Perspectivas mais favoráveis para o setor de imóveis

Previsão de sindicato de habitação é de recuperação do mercado de imóveis de São Paulo, com crescimento das vendas de 10% em 2019

O Estado de S.Paulo

01 de março de 2019 | 04h00

Depois de figurar entre os segmentos mais atingidos pela recessão, só apresentando sinais de reação a partir do ano passado, o mercado de imóveis de São Paulo deverá se recuperar, com crescimento das vendas de 10% em 2019, em decorrência da alta dos preços do metro quadrado. Foi o que previu o presidente do sindicato da habitação (Secovi-SP), Basílio Jafet, ao registrar sinais de retomada do setor imobiliário paulistano em 2018.

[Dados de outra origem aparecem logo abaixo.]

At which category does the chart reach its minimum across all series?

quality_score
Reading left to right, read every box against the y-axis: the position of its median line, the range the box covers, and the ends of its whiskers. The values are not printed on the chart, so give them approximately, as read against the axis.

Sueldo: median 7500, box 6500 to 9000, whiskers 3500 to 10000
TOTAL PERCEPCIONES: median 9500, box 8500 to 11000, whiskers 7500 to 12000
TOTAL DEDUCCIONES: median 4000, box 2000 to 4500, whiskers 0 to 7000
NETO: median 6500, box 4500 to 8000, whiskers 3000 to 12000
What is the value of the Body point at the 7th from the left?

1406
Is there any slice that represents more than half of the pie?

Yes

Houve, no ano passado, nítido contraste entre a evolução dos lançamentos e das vendas de imóveis. Os lançamentos residenciais, segundo a Empresa Brasileira de Estudos de Patrimônio (Embraesp), foram de 32,8 mil unidades na cidade de São Paulo, superando em 4% os resultados de 2017. Já a recuperação da comercialização, medida pela Pesquisa do Mercado Imobiliário do Secovi-SP (PMI), foi muito mais evidente, alcançando 29,9 mil unidades, número superior em 27% ao de 2017 e também maior que a média anual de 23,6 mil unidades vendidas entre 2004 e 2018.

A alta de preços prevista para 2019 decorre, segundo Jafet, dos custos crescentes das construtoras sujeitas às regras do Plano Diretor do Município, além de outorgas, mão de obra e materiais, o que já vinha ocorrendo em 2018. Os incorporadores constataram uma elevação de preços dos lotes edificáveis. Não são bons sinais para os compradores de imóveis.

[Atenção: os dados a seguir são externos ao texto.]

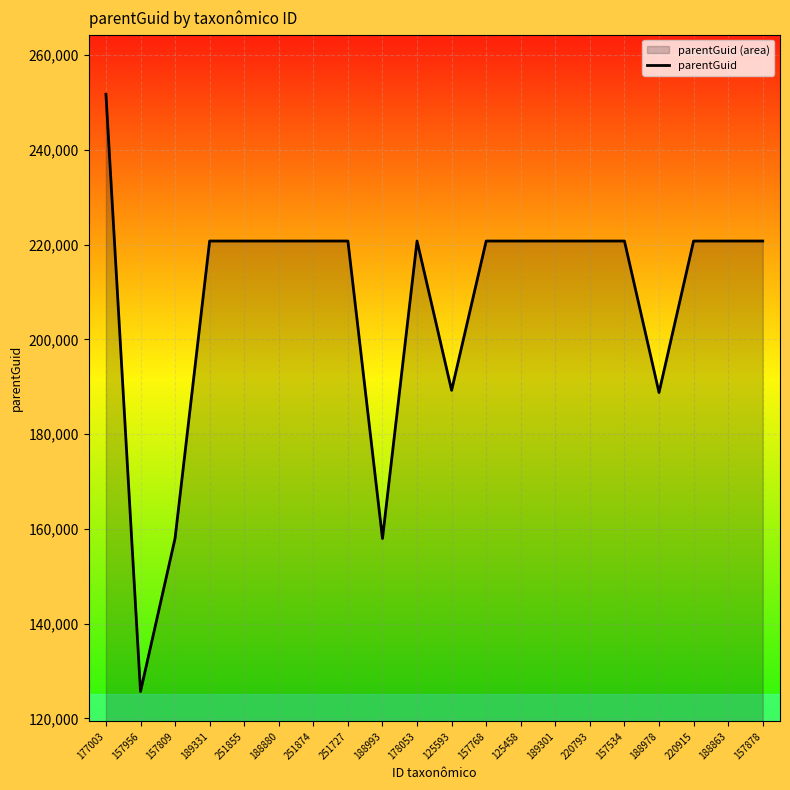

Where is the data nearest to the value 188696?

188978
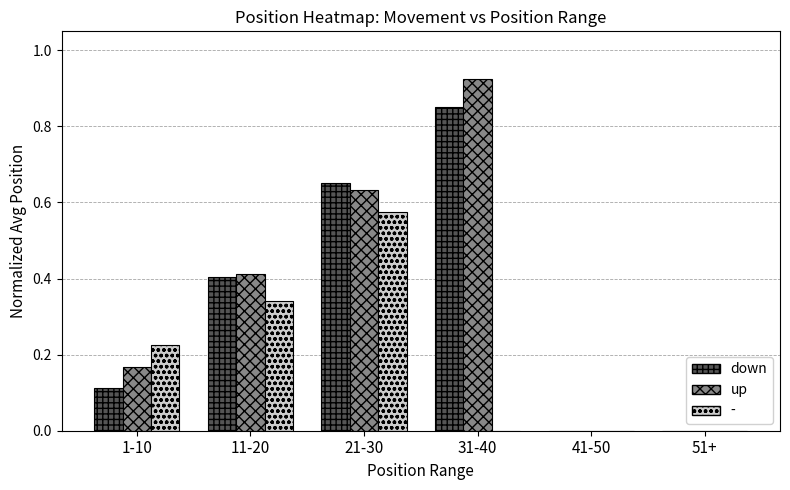

Which category has the highest value across all series?

31-40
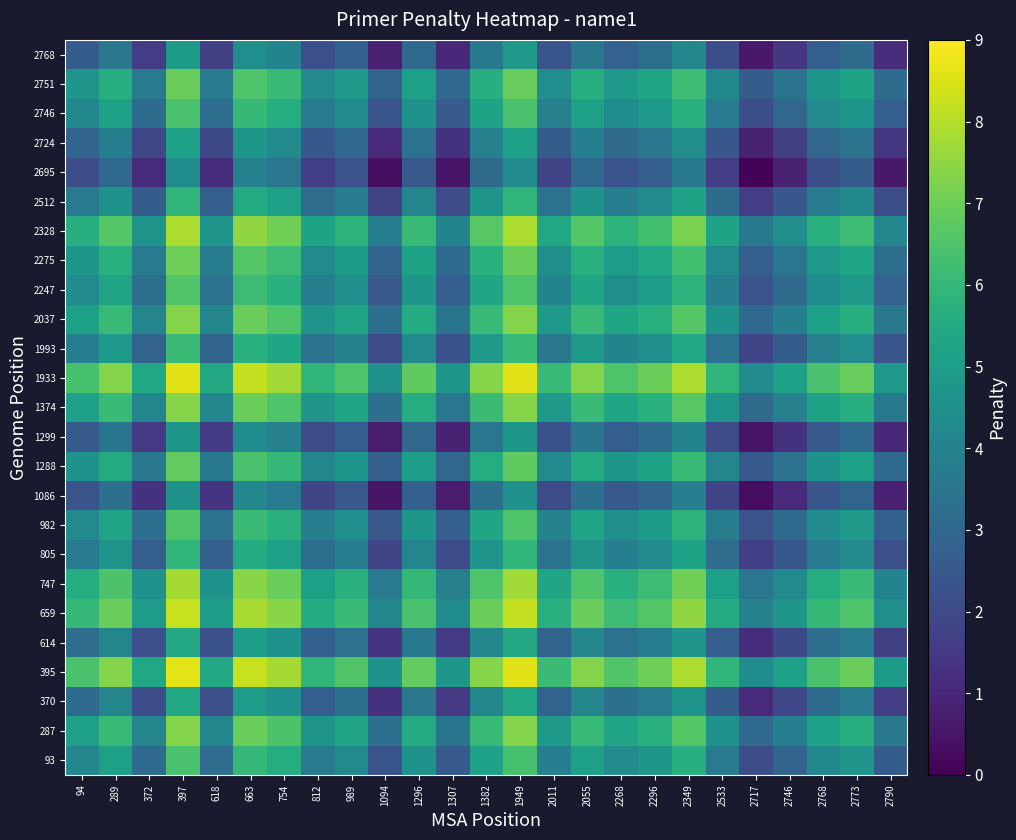

What is the maximum value shown in the chart?

8.6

Moradias com áreas de até 45 metros quadrados predominaram nos lançamentos de 2018, dos quais 65% relativos a unidades com dois dormitórios. O destaque foram as moradias de menor valor, classificadas como “econômicas” na pesquisa do Secovi-SP, cujos lançamentos aumentaram de 11.536 moradias em 2017 para 14.382 moradias em 2018. Trata-se, em sua maioria, de habitações incluídas no programa Minha Casa, Minha Vida (MCMV) do governo federal.

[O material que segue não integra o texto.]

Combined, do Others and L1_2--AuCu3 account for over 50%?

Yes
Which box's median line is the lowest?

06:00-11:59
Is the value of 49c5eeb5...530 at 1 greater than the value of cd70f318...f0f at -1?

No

As vendas de imóveis na capital em 2018 ainda foram inferiores às registradas em 2007 (quando foram comercializadas 36,6 mil unidades), 2008, 2009 e 2010, bem como de 2013 (33,3 mil residências). Mas já permitiram uma diminuição dos estoques, o que estimula novos lançamentos.

A continuidade da recuperação esboçada no ano passado dependerá da existência de recursos para financiar a construção e os mutuários finais. A oferta insatisfatória de verbas no programa MCMV poderá afetar a retomada em 2019.